+++ RECORD SET
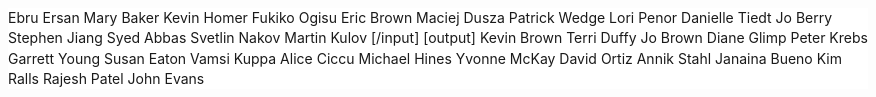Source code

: Ebru
Ersan
Mary
Baker
Kevin
Homer
Fukiko
Ogisu
Eric
Brown
Maciej
Dusza
Patrick
Wedge
Lori
Penor
Danielle
Tiedt
Jo
Berry
Stephen
Jiang
Syed
Abbas
Svetlin
Nakov
Martin
Kulov
[/input]
[output]
Kevin
Brown
Terri
Duffy
Jo
Brown
Diane
Glimp
Peter
Krebs
Garrett
Young
Susan
Eaton
Vamsi
Kuppa
Alice
Ciccu
Michael
Hines
Yvonne
McKay
David
Ortiz
Annik
Stahl
Janaina
Bueno
Kim
Ralls
Rajesh
Patel
John
Evans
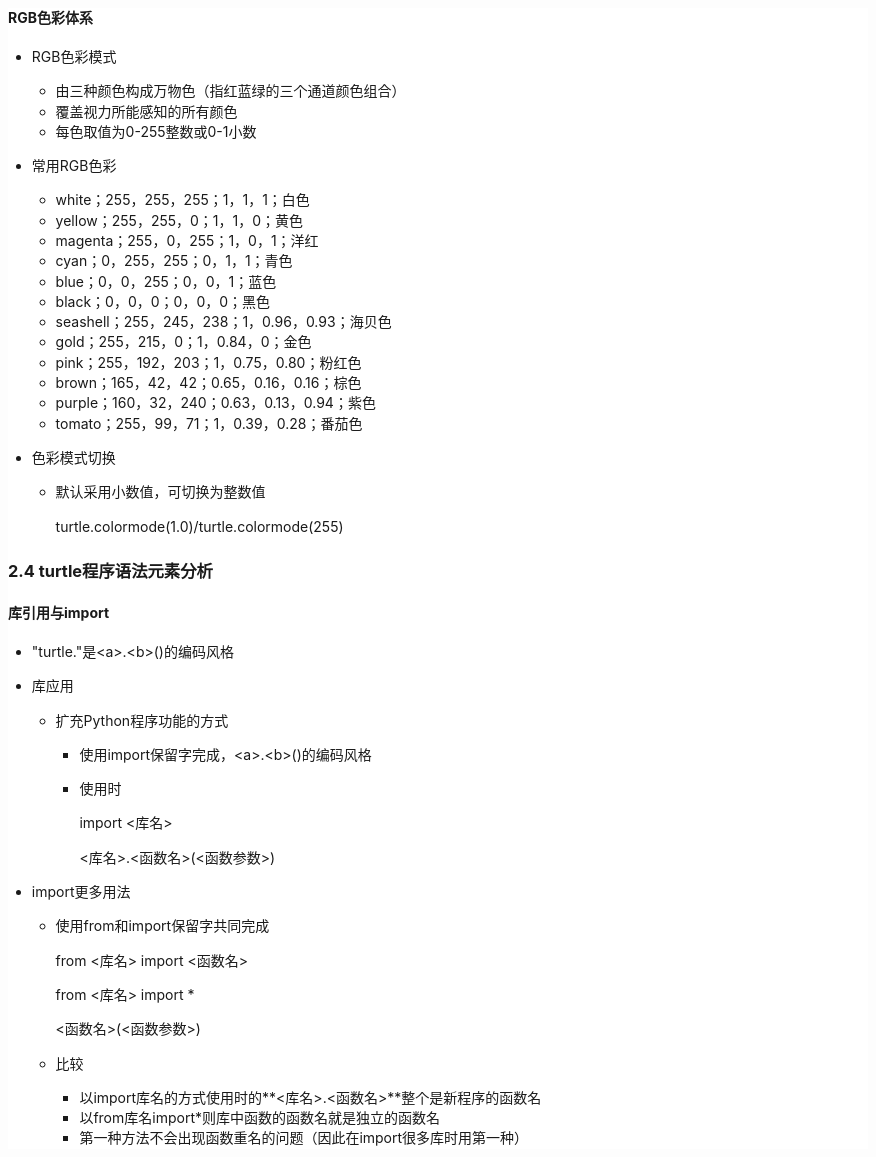 #### RGB色彩体系

- RGB色彩模式

  - 由三种颜色构成万物色（指红蓝绿的三个通道颜色组合）
  - 覆盖视力所能感知的所有颜色
  - 每色取值为0-255整数或0-1小数

- 常用RGB色彩

  - white；255，255，255；1，1，1；白色
  - yellow；255，255，0；1，1，0；黄色
  - magenta；255，0，255；1，0，1；洋红
  - cyan；0，255，255；0，1，1；青色
  - blue；0，0，255；0，0，1；蓝色
  - black；0，0，0；0，0，0；黑色
  - seashell；255，245，238；1，0.96，0.93；海贝色
  - gold；255，215，0；1，0.84，0；金色
  - pink；255，192，203；1，0.75，0.80；粉红色
  - brown；165，42，42；0.65，0.16，0.16；棕色
  - purple；160，32，240；0.63，0.13，0.94；紫色
  - tomato；255，99，71；1，0.39，0.28；番茄色

- 色彩模式切换

  - 默认采用小数值，可切换为整数值

    turtle.colormode(1.0)/turtle.colormode(255)

### 2.4 turtle程序语法元素分析

#### 库引用与import

- "turtle."是\<a>.\<b>()的编码风格

- 库应用

  - 扩充Python程序功能的方式

    - 使用import保留字完成，\<a>.\<b>()的编码风格

    - 使用时

      import <库名>

      <库名>.<函数名>(<函数参数>)

- import更多用法

  - 使用from和import保留字共同完成

    from <库名> import <函数名>

    from <库名> import *

    <函数名>(<函数参数>)

  - 比较

    - 以import库名的方式使用时的**<库名>.<函数名>**整个是新程序的函数名
    - 以from库名import*则库中函数的函数名就是独立的函数名
    - 第一种方法不会出现函数重名的问题（因此在import很多库时用第一种）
++++++
* [PROBLEM DESCRIPTION]: Extract all the entries word for word; omit any pictures.

* [PROBLEM SOLUTION]:
Source code

: Ebru
Ersan
Mary
Baker
Kevin
Homer
Fukiko
Ogisu
Eric
Brown
Maciej
Dusza
Patrick
Wedge
Lori
Penor
Danielle
Tiedt
Jo
Berry
Stephen
Jiang
Syed
Abbas
Svetlin
Nakov
Martin
Kulov
[/input]
[output]
Kevin
Brown
Terri
Duffy
Jo
Brown
Diane
Glimp
Peter
Krebs
Garrett
Young
Susan
Eaton
Vamsi
Kuppa
Alice
Ciccu
Michael
Hines
Yvonne
McKay
David
Ortiz
Annik
Stahl
Janaina
Bueno
Kim
Ralls
Rajesh
Patel
John
Evans
 #### RGB色彩体系

- RGB色彩模式

  - 由三种颜色构成万物色（指红蓝绿的三个通道颜色组合）
  - 覆盖视力所能感知的所有颜色
  - 每色取值为0-255整数或0-1小数

- 常用RGB色彩

  - white；255，255，255；1，1，1；白色
  - yellow；255，255，0；1，1，0；黄色
  - magenta；255，0，255；1，0，1；洋红
  - cyan；0，255，255；0，1，1；青色
  - blue；0，0，255；0，0，1；蓝色
  - black；0，0，0；0，0，0；黑色
  - seashell；255，245，238；1，0.96，0.93；海贝色
  - gold；255，215，0；1，0.84，0；金色
  - pink；255，192，203；1，0.75，0.80；粉红色
  - brown；165，42，42；0.65，0.16，0.16；棕色
  - purple；160，32，240；0.63，0.13，0.94；紫色
  - tomato；255，99，71；1，0.39，0.28；番茄色

- 色彩模式切换

  - 默认采用小数值，可切换为整数值

    turtle.colormode(1.0)/turtle.colormode(255)

### 2.4 turtle程序语法元素分析

#### 库引用与import

- "turtle."是\<a>.\<b>()的编码风格

- 库应用

  - 扩充Python程序功能的方式

    - 使用import保留字完成，\<a>.\<b>()的编码风格

    - 使用时

      import <库名>

      <库名>.<函数名>(<函数参数>)

- import更多用法

  - 使用from和import保留字共同完成

    from <库名> import <函数名>

    from <库名> import *

    <函数名>(<函数参数>)

  - 比较

    - 以import库名的方式使用时的**<库名>.<函数名>**整个是新程序的函数名
    - 以from库名import*则库中函数的函数名就是独立的函数名
    - 第一种方法不会出现函数重名的问题（因此在import很多库时用第一种）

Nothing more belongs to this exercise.